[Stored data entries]

⁂

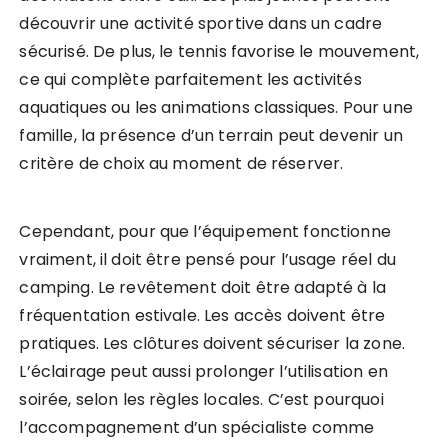
découvrir une activité sportive dans un cadre
sécurisé. De plus, le tennis favorise le mouvement,
ce qui complète parfaitement les activités
aquatiques ou les animations classiques. Pour une
famille, la présence d’un terrain peut devenir un
critère de choix au moment de réserver.
Cependant, pour que l’équipement fonctionne
vraiment, il doit être pensé pour l’usage réel du
camping. Le revêtement doit être adapté à la
fréquentation estivale. Les accès doivent être
pratiques. Les clôtures doivent sécuriser la zone.
L’éclairage peut aussi prolonger l’utilisation en
soirée, selon les règles locales. C’est pourquoi
l’accompagnement d’un spécialiste comme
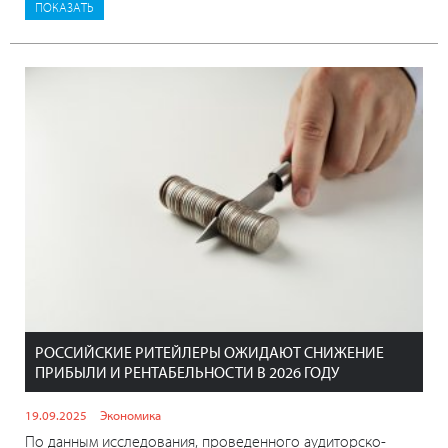
РОССИЙСКИЕ РИТЕЙЛЕРЫ ОЖИДАЮТ СНИЖЕНИЕ
ПРИБЫЛИ И РЕНТАБЕЛЬНОСТИ В 2026 ГОДУ
19.09.2025
Экономика
По данным исследования, проведенного аудиторско-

⁂

Only an exact copy of the lines from the top of the entries through the line with "РОССИЙСКИЕ РИТЕЙЛЕРЫ ОЖИДАЮТ СНИЖЕНИЕ", both included, should be given, with all pictures omitted.

→ **Solved problem**:
découvrir une activité sportive dans un cadre
sécurisé. De plus, le tennis favorise le mouvement,
ce qui complète parfaitement les activités
aquatiques ou les animations classiques. Pour une
famille, la présence d’un terrain peut devenir un
critère de choix au moment de réserver.
Cependant, pour que l’équipement fonctionne
vraiment, il doit être pensé pour l’usage réel du
camping. Le revêtement doit être adapté à la
fréquentation estivale. Les accès doivent être
pratiques. Les clôtures doivent sécuriser la zone.
L’éclairage peut aussi prolonger l’utilisation en
soirée, selon les règles locales. C’est pourquoi
l’accompagnement d’un spécialiste comme
РОССИЙСКИЕ РИТЕЙЛЕРЫ ОЖИДАЮТ СНИЖЕНИЕ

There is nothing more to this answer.